O flagelo da água

Data: 20/01/2011

O flagelo da água



Roberto Saturnino Braga,
Dizer algo que valha sobre as vidas perdidas na tragédia não é possível. Nada compensa, nada alivia a dor, nada pode ser oferecido além da solidariedade, do amor e do respeito ao luto.

Mas a água, que é uma das maiores riquezas do Brasil, é também, definitivamente, o nosso maior flagelo. Países afetados por terremotos desenvolvem técnicas para dar às suas construções capacidade maior de resistência ante esses movimentos tectônicos. A nós cabe o desafio de criar um urbanismo das tempestades. Nesse urbanismo haverá muita técnica, por certo, na classificação das áreas habitáveis, no traçado dos arruamentos, nas obras de estabilização de terrenos, de contenção de encostas e de manejo das águas, assim como, evidentemente, as técnicas de previsão do tempo com divulgação de alertas. E nós já temos no Brasil o domínio dessas técnicas de engenharia.

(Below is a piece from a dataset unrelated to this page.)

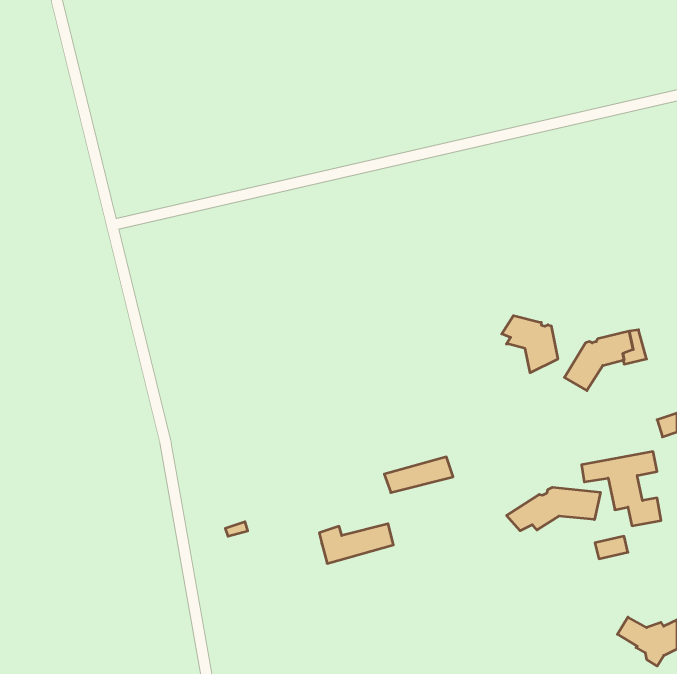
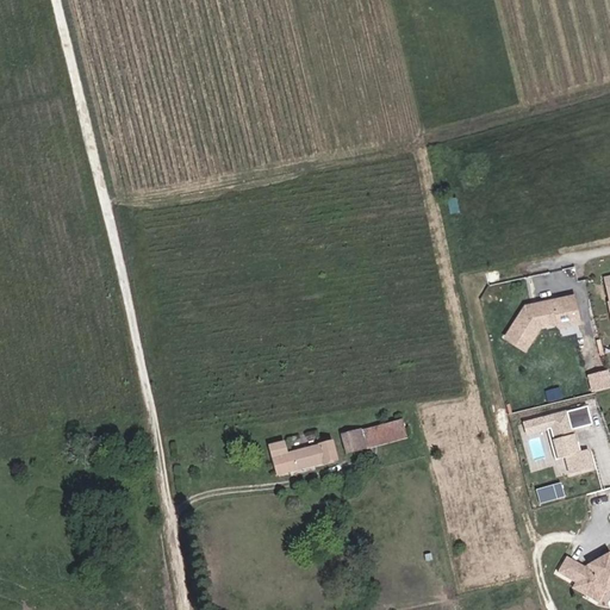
building: [502,316,558,373] -> none
building: [507,487,600,531] -> none
building: [319,524,393,563] -> [270,435,337,471]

A parte técnica, entretanto, não é tudo, e com certeza é a de mais fácil domínio. A mais difícil, como costuma ser, é a parte política. Qual seja, a de estabelecer, legal e politicamente, procedimentos para demarcar com rigor as áreas de risco e retirar delas seus moradores, que só estão lá por falta de alternativa, com o poder de convencimento e o oferecimento de outro local aceitável. Temos finalmente um regime democrático e será preciso, também ter leis claras e explícitas que, resguardando direitos humanos e patrimoniais, ajudem o poder público no cumprimento desses objetivos.

Não creio seja difícil formular essas condições e esses procedimentos. Implementá-los, entretanto, não é fácil. A política é sempre mais difícil do que a técnica. E também mais importante, já que se trata de manejar relações com e entre seres humanos. Exige pertinácia, firmeza e tempo mais extenso que o curto prazo dos chamados “choques de ordem”.

Tudo isso não é novidade; o Clube de Engenharia promoveu recentemente um seminário que apontou com clareza esses caminhos. Os da técnica e os da política. Tecnicamente, nossa capacidade está provada, e eu creio que o amadurecimento político da nossa sociedade vai permitir que essas rotas sejam seguidas ao curso desta década que se abre com este janeiro violentamente chuvoso.

Entretanto, caros amigos, uma tromba dágua das dimensões desta que se despejou na serra fluminense na semana passada é realmente, e absolutamente, excepcional, além do alcance de qualquer política de prevenção. Nunca vi nada igual. Ninguém classificaria como área de risco terrenos que foram varridos por correntezas caudalosas, nem vales que foram soterrados por desabamentos de encostas intocadas e arborizadas, tidas como estabilizadas. E aí, justamente, se põe outra questão.

Trombas dágua sempre existiram e a Serra dos Órgãos é um dos locais preferidos pelas nossas chuvas grossas. Mas a violência desta última, associada ao noticiário que mostra os recentes e recorrentes alagamentos em São Paulo, capital e interior, as de Santa Catarina no ano passado, as enchentes que submergiram cidades inteiras na Austrália, as montanhas de neve que caíram há pouco sobre a Europa e os Estados Unidos, tudo isso constitui um conjunto de fenômenos climáticos excepcionais de tal grandeza e tal destrutividade que inevitavelmente conduzem à pergunta: será uma vingança da Natureza contra as nossas agressões?

É bem possível pensar que sim, apesar dos pareceres de técnicos e cientistas mostrando que mudanças climáticas profundas sempre ocorreram naturalmente no nosso planeta ao longo das eras. Aí estaria a diferença fundamental: na velocidade dessas transformações, que estariam ocorrendo ao longo de séculos e não de eras medidas em milênios. De qualquer maneira, qualquer que seja a crença, é mais que prudente admitir a hipótese de mudanças excepcionais provocadas pela agressão humana. E tomar as medidas para reduzir ao máximo a intensidade desta agressão.

Só que, a partir desta perspectiva, as medidas de salvação terão de ser muito mais drásticas do que obras de contenção, de urbanização e de manejo de águas. Terão que mudar profundamente todo o estilo de vida da humanidade de hoje, reduzindo muito o consumo de energia, e a ação política terá de ter uma alçada planetária. Mil vezes mais difícil e complicada. Mas não é por isso que não deva ser buscada, tentada, iniciada pelo menos. Houve um iniciozinho, sim, mas muito débil, muito pusilânime, é preciso falar e falar mais, uma fala condoreira que mobilize a humanidade, criar condições para a política arrostar o capital.